The report illustrates the challenges ahead for California to keep its public employee retirement promises. State Controller John Chiang released the estimate on Tuesday, less than a week after legislators passed a budget with spending cuts, tax increases and borrowing to close a $40 billion budget gap.
"Even as the state grapples with a decline in revenues during hard times, it is important for lawmakers to begin crafting a long-range plan to meet this future obligation," Chiang said in a press statement.
For years, the state has paid just enough to cover retiree health care each year. The pay-as-you-go practice is akin to making minimum payments on a credit card bill; you pay more over time than if you pay extra with each installment.
If the state had been paying the costs of all future retiree benefits and invested the money at about an 8 percent return, the annual cost would be about $2.7 billion this year, according to the estimates. In 2017-18 the yearly cost would be about $3.2 billion, about $2 billion less than what will be due under the pay-as-you-go system.
The estimate considers retiree benefits for the 392,000 state employees and retirees covered this year by Cal-PERS health plans.
Chiang, who sits on the CalPERS board, has called for the state to begin setting aside money that could be invested with the returns used to offset retiree health benefit costs.

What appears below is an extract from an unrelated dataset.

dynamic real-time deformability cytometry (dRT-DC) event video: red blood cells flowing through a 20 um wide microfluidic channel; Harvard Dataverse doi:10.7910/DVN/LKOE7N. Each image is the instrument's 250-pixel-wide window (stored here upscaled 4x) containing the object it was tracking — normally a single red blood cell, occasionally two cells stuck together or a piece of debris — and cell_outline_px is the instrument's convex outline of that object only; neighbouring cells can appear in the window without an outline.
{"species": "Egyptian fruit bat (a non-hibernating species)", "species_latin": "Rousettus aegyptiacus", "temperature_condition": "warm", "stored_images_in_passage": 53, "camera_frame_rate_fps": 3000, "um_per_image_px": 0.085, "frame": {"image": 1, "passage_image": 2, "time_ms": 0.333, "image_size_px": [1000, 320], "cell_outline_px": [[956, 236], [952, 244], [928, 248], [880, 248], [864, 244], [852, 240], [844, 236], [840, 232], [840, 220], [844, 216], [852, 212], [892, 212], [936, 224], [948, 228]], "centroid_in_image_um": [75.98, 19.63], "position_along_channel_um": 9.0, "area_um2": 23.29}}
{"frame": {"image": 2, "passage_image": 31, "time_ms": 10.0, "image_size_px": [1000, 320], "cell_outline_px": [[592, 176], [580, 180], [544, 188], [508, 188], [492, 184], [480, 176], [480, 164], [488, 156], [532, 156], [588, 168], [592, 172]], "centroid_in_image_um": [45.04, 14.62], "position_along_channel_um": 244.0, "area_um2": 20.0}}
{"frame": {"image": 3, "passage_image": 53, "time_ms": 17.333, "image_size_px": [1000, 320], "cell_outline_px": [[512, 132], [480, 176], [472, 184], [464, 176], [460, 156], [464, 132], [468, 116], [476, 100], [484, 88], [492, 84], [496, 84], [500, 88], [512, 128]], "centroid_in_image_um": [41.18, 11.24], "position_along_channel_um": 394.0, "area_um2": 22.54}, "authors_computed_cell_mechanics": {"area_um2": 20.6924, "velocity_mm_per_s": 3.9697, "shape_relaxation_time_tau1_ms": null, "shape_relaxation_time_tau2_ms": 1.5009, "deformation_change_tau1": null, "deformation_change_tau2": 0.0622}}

Groups seeking changes to public employee benefits, such as the California Foundation for Fiscal Responsibility, say that pouring more money into retiree health care won't fix things long term.
The Citrus Heights-based group has called for increasing the fully benefitted retirement age for newly hired civil service employees. Safety employees such as the Highway Patrol can now retire at age 50. Nonsafety workers can retire at 55.
"We're encouraging people to retire early just by giving them health care coverage before they qualify for Medicare," said Marcia Fritz, the foundation's vice president. "The question we need to confront is what are we trying to accomplish with these benefits?"